Police Chief: Iran Working with Persian Gulf States against Drug Rings
TEHRAN (Tasnim) – Iranian police are cooperating with Persian Gulf littoral states in joint operations against the international drug-trafficking bands, Iranian Police Chief Brigadier General Esmail Ahmadi Moqaddam said Monday.
“In a number of joint (police) operations with UAE, Omani and Saudi officers, we managed to dismantle a number of big drug-trafficking bands,” he said in a ceremony attended by the military attachés of different countries in Tehran.
General Ahmadi Moqaddam announced the readiness of the Iranian police to cooperation with police forces of other countries, saying the Iranian police force extends a hand of friendship to other countries’ police forces and is ready to exchange experiences with them.
Elsewhere in his remarks, the police chief referred to the capabilities of the Iranian police officers in patrolling the country’s long borders, saying, “Although the Iranian borders are (close to) centers of insecurity, we have managed to enforce good border control, and nowadays we are present along 85% of our borders.”
"To control our borders we have used electronic, radar and optical systems, dug canals and placed barbed wire and other impediments, and these investments by the border police have changed the transit route of drugs," Ahmadi Moqaddam added.
In recent decades Iran has been hit by drug-trafficking, mainly because of its 936- kilometer shared border with Afghanistan, which supplies over 90% of the world's opium, the raw ingredient of heroin.
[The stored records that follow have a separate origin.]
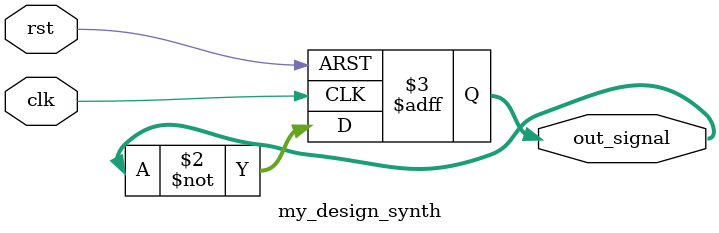
<source format=v>
module my_design_synth (
    input wire clk,
    input wire rst,
    output reg [7:0] out_signal
);

always @(posedge clk or posedge rst) begin
    if (rst)
        out_signal <= 8'b10101010; // Start with alternate bits
    else
        out_signal <= ~out_signal; // Toggle bits every cycle
end

endmodule

</source>
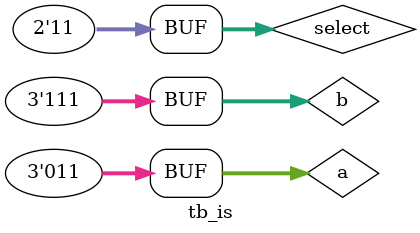
<source format=v>
module full_adder(
    input a,
    input b,
    input cin,
    output cout ,carry
);

assign cout = a^b^cin;
assign carry = (a&b)|(b&cin)|(a&cin);

endmodule

module three_mul(
    input [2:0] a,b,
    output [5:0]s
);

wire [6:0]w;

assign s[0] = a[0] & b[0];

full_adder a1 (.a(a[1]&b[0]),.b(a[0]&b[1]),.cin(1'b0),.cout(s[1]),.carry(w[0]));

full_adder a2 (.a(a[2]&b[0]),.b(a[1]&b[1]),.cin(w[0]),.cout(w[3]),.carry(w[1]));

full_adder a3 (.a(a[0]&b[2]),.b(w[3]),.cin(1'b0),.cout(s[2]),.carry(w[2]));

full_adder a4 (.a(w[1]),.b(a[2]&b[1]),.cin(w[2]),.cout(w[4]),.carry(w[5]));

full_adder a5 (.a(a[1]&b[2]),.b(w[4]),.cin(1'b0),.cout(s[3]),.carry(w[6]));

full_adder a6 (.a(a[2]&b[2]),.b(w[5]),.cin(w[6]),.cout(s[4]),.carry(s[5]));

endmodule

module three_alu(
    input [2:0]a,b,
    input [1:0]select,
    output [3:0] sum,invert_sum,
    output [2:0] sub,
    output [5:0] mul
);

wire [3:0]t_sum;
wire [3:0]t_invert_sum;
wire [2:0]t_sub;
wire [5:0]t_mul;

assign t_sum = a+b;
assign t_invert_sum = ~(a) + ~(b);
assign t_sub = a-b;
three_mul XX (.a(a),.b(b),.s(t_mul));

assign sum = (select == 2'b00) ? t_sum : 0;
assign invert_sum = (select == 2'b01) ? t_invert_sum : 0;
assign sub = (select == 2'b10) ? t_sub : 0;
assign mul = (select == 2'b11) ? t_mul : 0;

endmodule


module tb_is;

reg [2:0]a,b;
reg [1:0]select;
wire [3:0] sum,invert_sum;
wire [2:0] sub;
wire [5:0] mul;

three_alu rr (.a(a),.b(b),.select(select),.sum(sum),.invert_sum(invert_sum),.sub(sub),.mul(mul));

initial begin
    $monitor("Time = %t a = %b b = %b select = %b sum = %b invert = %b sub = %b mul = %b",$time,a,b,select,sum,invert_sum,sub,mul);

    a = 3'b011;
    b = 3'b111;
    select = 2'b00;
    #10
    a = 3'b011;
    b = 3'b111;
    select = 2'b01;
    #10
    a = 3'b011;
    b = 3'b111;
    select = 2'b10;
    #10
    a = 3'b011;
    b = 3'b111;
    select = 2'b11;

end

endmodule
</source>
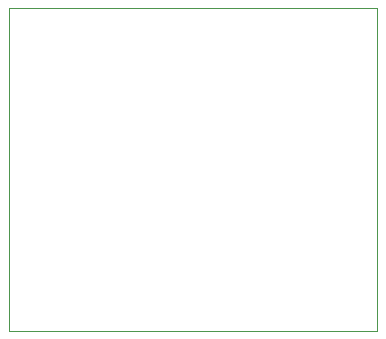
<source format=gbr>
%TF.GenerationSoftware,Altium Limited,Altium Designer,25.4.2 (15)*%
G04 Layer_Color=0*
%FSLAX45Y45*%
%MOMM*%
%TF.SameCoordinates,67C836F6-C9C3-4B7B-B257-39D1A88473F1*%
%TF.FilePolarity,Positive*%
%TF.FileFunction,Profile,NP*%
%TF.Part,Single*%
G01*
G75*
%TA.AperFunction,Profile*%
%ADD73C,0.02540*%
D73*
X8310000Y5862500D02*
Y8597500D01*
X11422500D01*
Y5862500D01*
X8310000D01*
%TF.MD5,742887063f302f8e86b856f9acfaf3e3*%
M02*

</source>
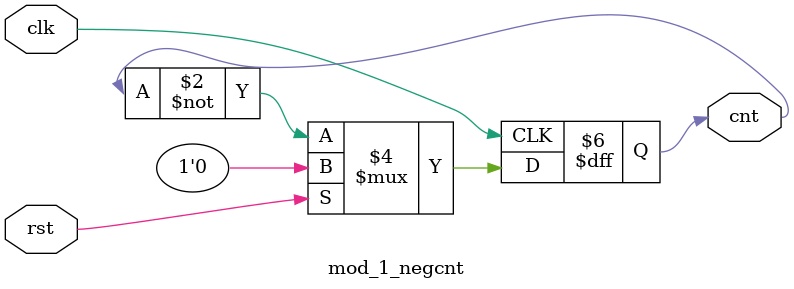
<source format=v>
module mod_1_negcnt (clk, rst, cnt);
  input     		clk, rst;
  output	cnt;
  reg	cnt;

	always @(negedge clk) begin
		if (rst) cnt <= 0;
		else
		cnt <= ~cnt;
	end

endmodule

</source>
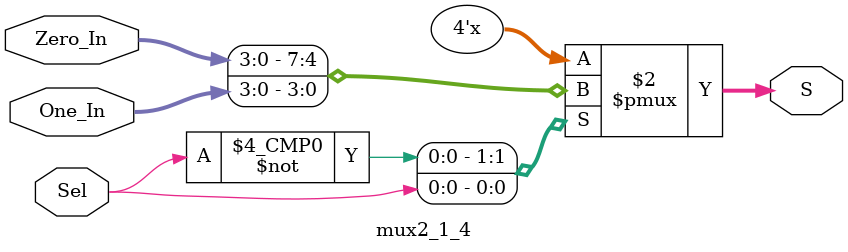
<source format=sv>
module mux2_1_17	(	input				S,
						input				[15:0] A_In,
						input 				[16:0] B_In,
						output logic		[16:0] Q_Out);
						
		// 17 bit parallel multiplexer implemented using case statement
		always_comb
		begin
				unique case(S)
						1'b0	:	Q_Out = {1'b0, A_In};
						1'b1	:	Q_Out = B_In;
				endcase
		end
		
		
endmodule


module mux2_1_4	(input Sel,
				input logic [3:0] Zero_In,
				input logic [3:0] One_In,
				output logic [3:0] S);
						
		// 17 bit parallel multiplexer implemented using case statement
		always_comb
		begin
				unique case(Sel)
						1'b0	:	S = Zero_In;
						1'b1	:	S = One_In;
				endcase
				
		end
		
		
endmodule
</source>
The United Nations has estimated in the past that opium trafficking accounts for up 15 percent of Afghanistan’s gross domestic product, but the figure is expected to rise as international military and development spending declines with the NATO withdrawal at the end of 2014.
Iran is on a major transit route for drugs being smuggled from Afghanistan to Europe, the Middle East and Africa, and the country's war on drug-traffickers has claimed the lives of nearly 4,000 Iranian police forces over the past 34 years.
According to the UN Office on Drugs and Crime, Iran is netting eight times more opium and three times more heroin than all other countries in the world combined.